> [Exercise]
Retype the whole listing verbatim and keep the pictures out of it.

[[ Information provided open ]]

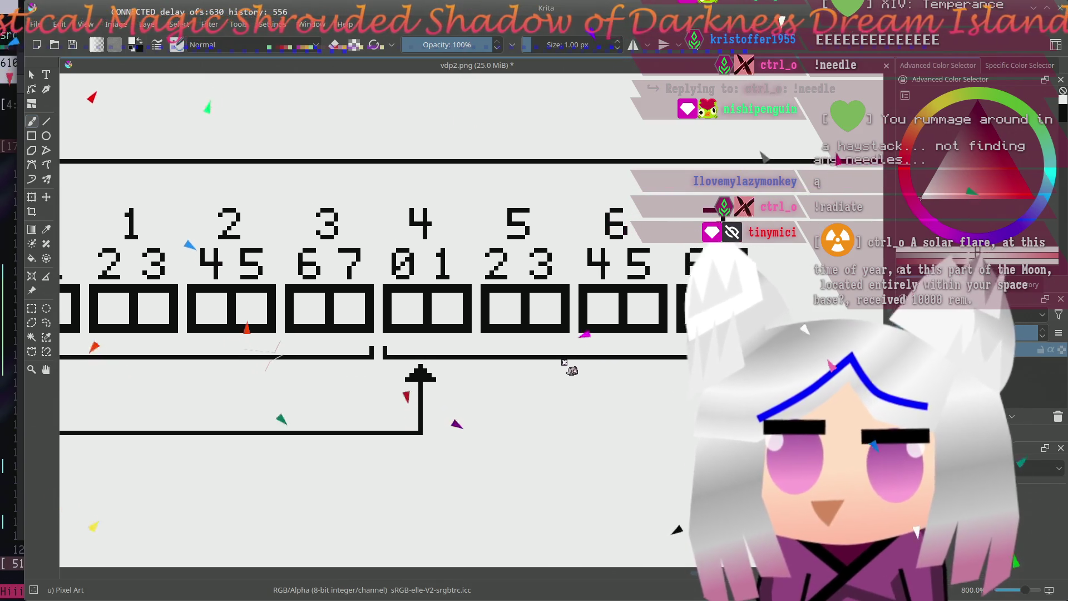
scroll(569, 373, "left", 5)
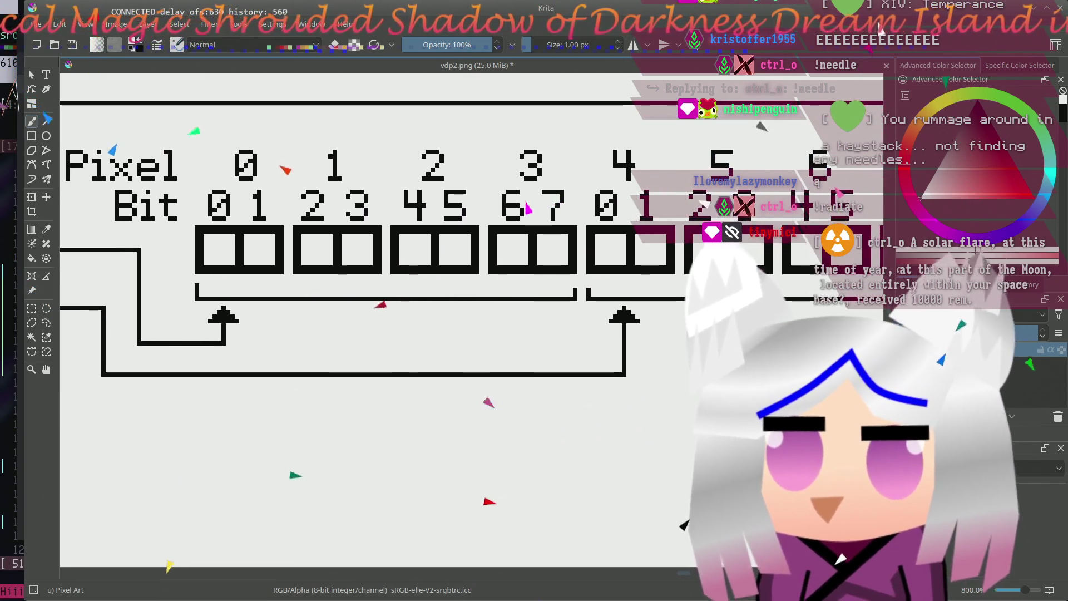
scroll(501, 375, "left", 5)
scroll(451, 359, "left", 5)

[[ Information provided closed ]]

> [Your response]
scroll(569, 373, "left", 5)
scroll(501, 375, "left", 5)
scroll(451, 359, "left", 5)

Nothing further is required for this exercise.